Have you ever found yourself doing some Monday morning quarterbacking? I’m not talking about second guessing some of the decisions made by the Packers’ coaching staff, but reviewing things you did the previous week and thinking you should have done something else. Assessing things is important, but it is also essential to move on and start preparing for what is to come, which is what I found myself doing today, including starting to think about a few months from now and the Advent and Christmas seasons.

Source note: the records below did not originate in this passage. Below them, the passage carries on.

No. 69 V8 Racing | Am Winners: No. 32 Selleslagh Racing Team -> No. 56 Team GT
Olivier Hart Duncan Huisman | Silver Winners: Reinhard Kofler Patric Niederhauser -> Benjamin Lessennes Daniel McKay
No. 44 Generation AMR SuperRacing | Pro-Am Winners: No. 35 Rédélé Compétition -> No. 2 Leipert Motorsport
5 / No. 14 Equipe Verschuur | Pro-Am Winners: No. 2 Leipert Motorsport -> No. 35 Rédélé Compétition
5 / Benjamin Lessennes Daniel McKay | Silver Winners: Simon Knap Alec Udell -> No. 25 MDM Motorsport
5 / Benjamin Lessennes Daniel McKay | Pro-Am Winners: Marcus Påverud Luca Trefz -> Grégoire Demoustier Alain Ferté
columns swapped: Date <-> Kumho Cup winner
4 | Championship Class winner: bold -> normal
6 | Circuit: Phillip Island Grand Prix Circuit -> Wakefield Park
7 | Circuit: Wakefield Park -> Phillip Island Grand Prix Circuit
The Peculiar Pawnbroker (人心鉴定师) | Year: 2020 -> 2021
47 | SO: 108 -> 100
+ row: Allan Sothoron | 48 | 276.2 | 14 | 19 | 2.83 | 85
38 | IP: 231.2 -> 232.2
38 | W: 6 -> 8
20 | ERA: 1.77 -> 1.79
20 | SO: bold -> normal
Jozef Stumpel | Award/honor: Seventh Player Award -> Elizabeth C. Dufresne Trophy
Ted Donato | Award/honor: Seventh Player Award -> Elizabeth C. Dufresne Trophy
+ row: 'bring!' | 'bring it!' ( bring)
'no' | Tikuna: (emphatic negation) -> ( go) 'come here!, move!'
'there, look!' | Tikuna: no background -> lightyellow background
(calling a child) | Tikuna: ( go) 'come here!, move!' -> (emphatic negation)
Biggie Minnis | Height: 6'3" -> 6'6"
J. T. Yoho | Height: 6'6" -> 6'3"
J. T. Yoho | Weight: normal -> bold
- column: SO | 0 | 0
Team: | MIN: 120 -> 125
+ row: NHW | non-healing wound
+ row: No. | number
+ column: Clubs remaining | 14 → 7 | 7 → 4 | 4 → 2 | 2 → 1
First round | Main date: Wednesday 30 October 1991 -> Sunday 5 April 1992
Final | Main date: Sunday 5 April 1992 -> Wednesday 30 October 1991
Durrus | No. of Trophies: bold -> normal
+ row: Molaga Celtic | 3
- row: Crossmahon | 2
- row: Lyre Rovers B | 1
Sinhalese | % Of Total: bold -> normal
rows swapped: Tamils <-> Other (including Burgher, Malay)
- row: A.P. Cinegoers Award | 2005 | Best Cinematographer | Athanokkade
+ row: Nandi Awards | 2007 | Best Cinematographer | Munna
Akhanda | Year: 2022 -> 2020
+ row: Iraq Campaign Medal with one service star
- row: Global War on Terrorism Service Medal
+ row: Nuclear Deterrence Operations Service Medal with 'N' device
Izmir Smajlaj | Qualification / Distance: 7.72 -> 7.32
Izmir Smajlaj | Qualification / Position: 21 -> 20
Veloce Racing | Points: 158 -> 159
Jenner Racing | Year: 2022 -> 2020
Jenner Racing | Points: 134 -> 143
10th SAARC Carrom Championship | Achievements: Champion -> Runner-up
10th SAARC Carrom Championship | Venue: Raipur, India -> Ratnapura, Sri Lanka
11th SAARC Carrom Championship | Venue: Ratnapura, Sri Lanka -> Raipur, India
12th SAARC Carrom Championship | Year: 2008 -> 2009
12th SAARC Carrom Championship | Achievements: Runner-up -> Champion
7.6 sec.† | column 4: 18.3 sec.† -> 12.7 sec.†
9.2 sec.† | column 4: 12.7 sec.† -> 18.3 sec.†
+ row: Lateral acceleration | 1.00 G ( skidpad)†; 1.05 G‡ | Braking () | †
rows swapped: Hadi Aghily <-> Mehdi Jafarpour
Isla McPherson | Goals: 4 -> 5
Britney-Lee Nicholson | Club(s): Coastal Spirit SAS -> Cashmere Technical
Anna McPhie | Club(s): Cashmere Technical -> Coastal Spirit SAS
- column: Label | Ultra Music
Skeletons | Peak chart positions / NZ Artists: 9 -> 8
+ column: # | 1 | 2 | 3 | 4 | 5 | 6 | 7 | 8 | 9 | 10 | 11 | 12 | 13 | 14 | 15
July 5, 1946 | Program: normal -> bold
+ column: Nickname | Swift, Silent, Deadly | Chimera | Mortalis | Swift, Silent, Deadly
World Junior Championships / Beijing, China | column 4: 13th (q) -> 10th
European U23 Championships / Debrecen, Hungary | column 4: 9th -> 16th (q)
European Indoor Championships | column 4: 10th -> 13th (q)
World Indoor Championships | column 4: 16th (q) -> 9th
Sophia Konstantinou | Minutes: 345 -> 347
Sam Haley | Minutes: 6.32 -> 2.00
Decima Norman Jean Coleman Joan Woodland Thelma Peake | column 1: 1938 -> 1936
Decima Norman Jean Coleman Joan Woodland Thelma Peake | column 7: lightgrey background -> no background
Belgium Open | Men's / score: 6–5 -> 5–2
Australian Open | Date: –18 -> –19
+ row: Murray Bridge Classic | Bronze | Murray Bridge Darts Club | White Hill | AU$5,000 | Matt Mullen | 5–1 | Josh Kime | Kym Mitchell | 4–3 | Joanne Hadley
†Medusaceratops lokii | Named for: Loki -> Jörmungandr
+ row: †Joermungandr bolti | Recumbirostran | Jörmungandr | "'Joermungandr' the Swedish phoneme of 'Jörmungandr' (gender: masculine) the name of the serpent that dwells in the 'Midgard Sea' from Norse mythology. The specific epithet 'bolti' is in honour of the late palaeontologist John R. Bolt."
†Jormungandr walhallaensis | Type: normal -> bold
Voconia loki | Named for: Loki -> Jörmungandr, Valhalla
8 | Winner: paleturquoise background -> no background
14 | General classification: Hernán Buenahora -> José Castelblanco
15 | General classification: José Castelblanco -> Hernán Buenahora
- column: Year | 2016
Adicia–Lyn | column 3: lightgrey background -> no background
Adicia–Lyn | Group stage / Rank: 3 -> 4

No sooner had I started to look at my worship planning calendar than I stopped. Things have changed, and the game plan laid out months ago may need to be adjusted to fit the new circumstances. In-person midweek Advent services may give way to online devotionals. Crowded Christmas Eve services may have to be morphed into several smaller gatherings. And what if people just aren’t comfortable coming out at all since flu season will also be in full swing? And what about the special choir music and children’s participation? Once one goes down the Rabbit Hole of Possibilities, the possibilities seem endless. And what if the plans don’t work?

One of the most quoted passages in the Old Testament is Jeremiah 29:11 in which the Lord declares that He knows the plans He has for His people. I invite you to read the verse in its context: This is what the Lord says: “You will be in Babylon for seventy years. But then I will come and do for you all the good things I have promised, and I will bring you home again. For I know the plans I have for you,” says the Lord. “They are plans for good and not for disaster, to give you a future and a hope. In those days when you pray, I will listen. If you look for Me wholeheartedly, you will find Me. I will be found by you,” says the Lord. (Jeremiah 29:10–14, NLT)

There are a few important points to keep in mind that apply to planning for the future: 1) The Lord knows all that the future will bring, and we don’t; 2) Preparing for the future in a God-pleasing manner involves prayer and seeking the Lord’s will; 3) The Lord promises to be actively involved in our lives if we desire that; 4) The Lord’s actions are always motivated by love and are for the good of His people.

Which brings me back to Monday morning quarterbacking and my assessment of the the past before preparing for the future. How much previous planning and follow-through was done with the Lord? And if I did things on my own, how did it work for me?

Be Thou my vision, O Lord of my heart; Naught be all else to me, save that Thou art;
Thou my best thought, by day or by night; Waking or sleeping, Thy presence my light.